During the time Votan existed Dragon Systems was its primary competitor. Dragon’s speech recognition was inferior but their integration with the PC was better. As a result Dragon was able to get a contract with IBM and thus stayed business while Votan struggled.
it’s interesting though, that the Dragon software actually comes from a company called Nuance. in searching their website I find no evidence of a connection to the original Dragon Systems but I assume at some point the intellectual property and trademark were transferred to a later company. I did also find a reference to an attempted IPO by Votan in 1997. The IPO must have failed and I believe Votan no longer exists, but it would appeared neither does Dragon.
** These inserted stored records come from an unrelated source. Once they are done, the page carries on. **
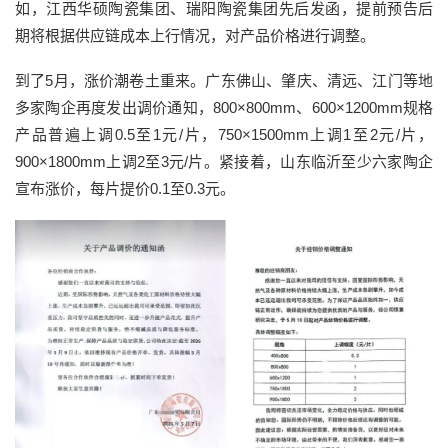
如，江西华硕陶瓷集团、瑞阳陶瓷集团先后发函，提前预告后
期将根据供应链成本上行情况，对产品价格进行调整。
到了5月，涨价潮卷土重来。广东佛山、肇庆、清远、江门等地
多家陶企再度发出调价通知，800×800mm、600×1200mm规格
产品普遍上调0.5至1元/片，750×1500mm上调1至2元/片，
900×1800mm上调2至3元/片。紧接着，山东临沂至少六家陶企
宣布涨价，每片提价0.1至0.3元。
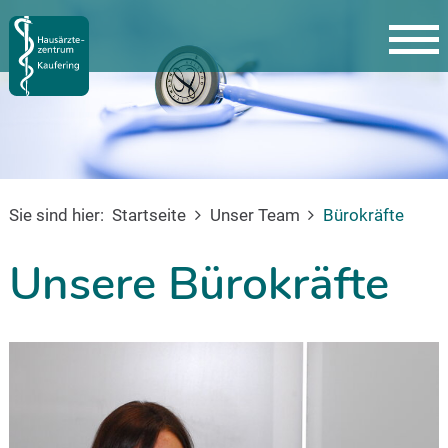
Sie sind hier:
Startseite
Unser Team
Bürokräfte
Unsere Bürokräfte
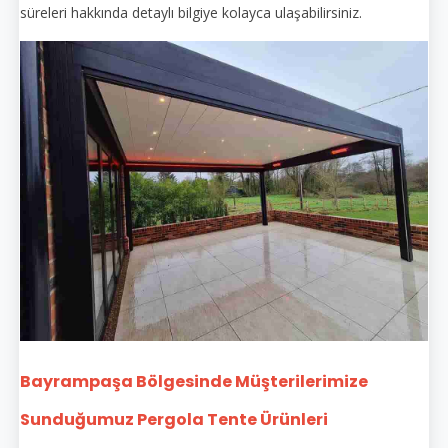
süreleri hakkında detaylı bilgiye kolayca ulaşabilirsiniz.
Bayrampaşa Bölgesinde Müşterilerimize
Sunduğumuz Pergola Tente Ürünleri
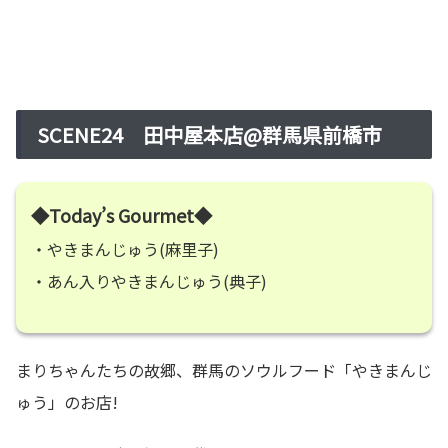
SCENE24 田中屋本店@群馬県前橋市
◆Today’s Gourmet◆
・やきまんじゅう(麻里子)
・あん入りやきまんじゅう(典子)
まりちゃんたちの故郷、群馬のソウルフード「やきまんじ
ゅう」のお店!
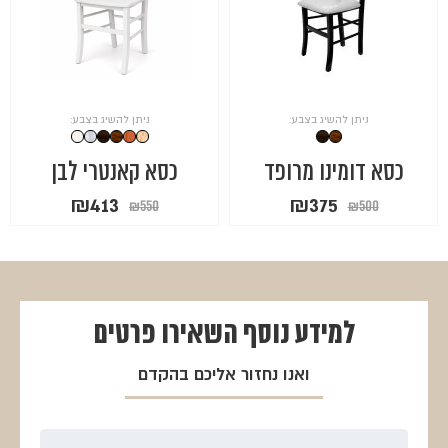
ניתן להשיג בצבע:
ניתן להשיג בצבע:
כסא דומינו מרופד
כסא קאנטרי לבן
המחיר
המחיר
המחיר
המחיר
₪
413
₪
375
₪
550
₪
500
המקורי
הנוכחי
המקורי
הנוכחי
היה:
הוא:
היה:
הוא:
₪413.
₪550.
₪375.
₪500.
למידע נוסף
השאירו פרטים
ואנו נחזור אליכם בהקדם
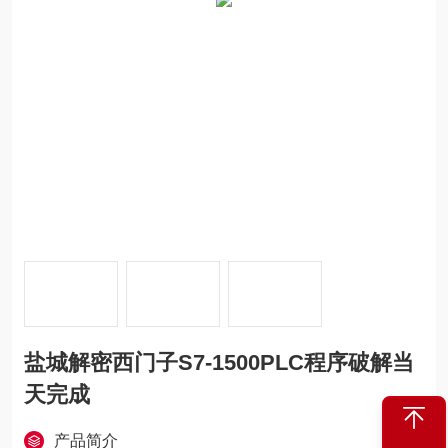
盐城解密西门子S7-1500PLC程序破解当
天完成
产品简介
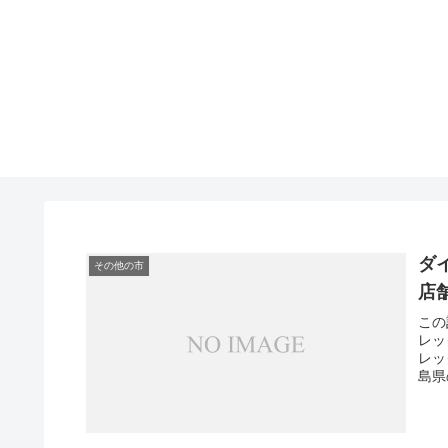
ダ
その他の市
店
この
レッ
レッ
島県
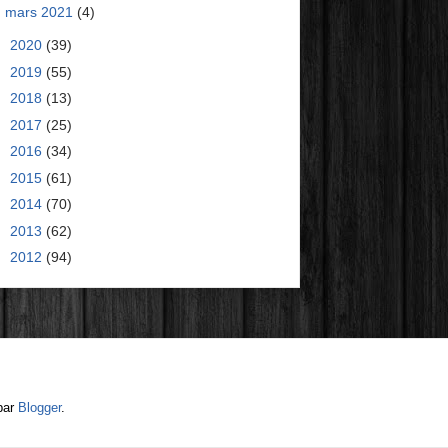
mars 2021
(4)
►
2020
(39)
►
2019
(55)
►
2018
(13)
►
2017
(25)
►
2016
(34)
►
2015
(61)
►
2014
(70)
►
2013
(62)
►
2012
(94)
par
Blogger
.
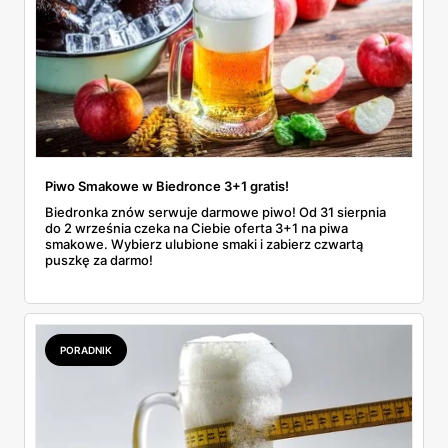
Piwo Smakowe w Biedronce 3+1 gratis!
Biedronka znów serwuje darmowe piwo! Od 31 sierpnia
do 2 września czeka na Ciebie oferta 3+1 na piwa
smakowe. Wybierz ulubione smaki i zabierz czwartą
puszkę za darmo!
PORADNIK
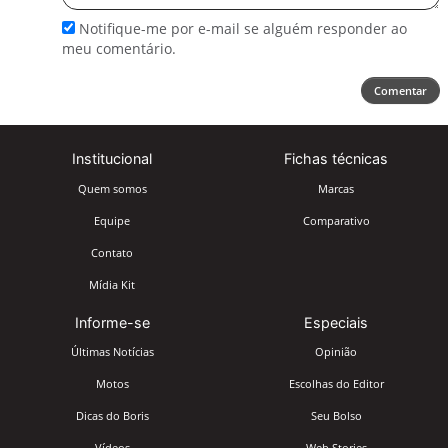
Notifique-me por e-mail se alguém responder ao
meu comentário.
Comentar
Institucional
Fichas técnicas
Quem somos
Marcas
Equipe
Comparativo
Contato
Mídia Kit
Informe-se
Especiais
Últimas Notícias
Opinião
Motos
Escolhas do Editor
Dicas do Boris
Seu Bolso
Vídeos
Web Stories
In order to use the NaturallySpeaking software it does require quite a bit of learning how to use it properly. For instance, how do you distinguish commands from the text input? How do you achieve special character inputs that are not easily recognizable such as proper names or unusual characters? Then how do you apply formatting such as bold? Nuance has to their software to work better with Microsoft Word, so for instance, I was unable to apply the bold formatting (above), but I imagine there is some way that would require me to study the software more thoroughly.
I also found that initial dictation is far easier than editing. For me this is somewhat unnatural because in writing blog posts I am so used to making changes via the keyboard that I don’t think through precisely what I’m going to say and often change my mind about what to say after I see the words on the screen. That style of composing doesn’t work well with this software, but if you can think ahead, especially in phrases, this software works amazingly well. It’s not the completely natural thing you see in science fiction shows but it’s far better than I would’ve imagined based on my early experience with this technology. So I salute all of those who have advanced this technology substantially in just a few decades as well as reducing it merely the software so that no specialized hardware is required.
I’ll finish now and merely point out that I did have to use the keyboard a few times to complete this post. I also carefully scanned what the recognition software inserted his text and tried to do immediate corrections. The reason one speaks in phrases is not a requirement to have pauses in your speech, but instead to provide a smaller unit of text to correct. So the easiest way to correct is simply to delete the last spoken phrase and repeat the phrase. This is done simply by saying delete last. There are many commands the software understands and learning those commands significantly improves the usability, so the other thing is that practice makes perfect, or another way of saying, practice improves the recognition and the speed with which one can compose a post.
While under best case and having had the practice to perfect using this software I believe it is possible to create a post more quickly through speaking and typing. But it’s very close and if many of mistakes occur then using speaking is probably slower. But an interesting point is how fatiguing speaking is in contrast to typing so I’m not really certain I would want to do a long post with this technology. But for people who have poor typing skills or actual challenges with using a keyboard this would be fantastic.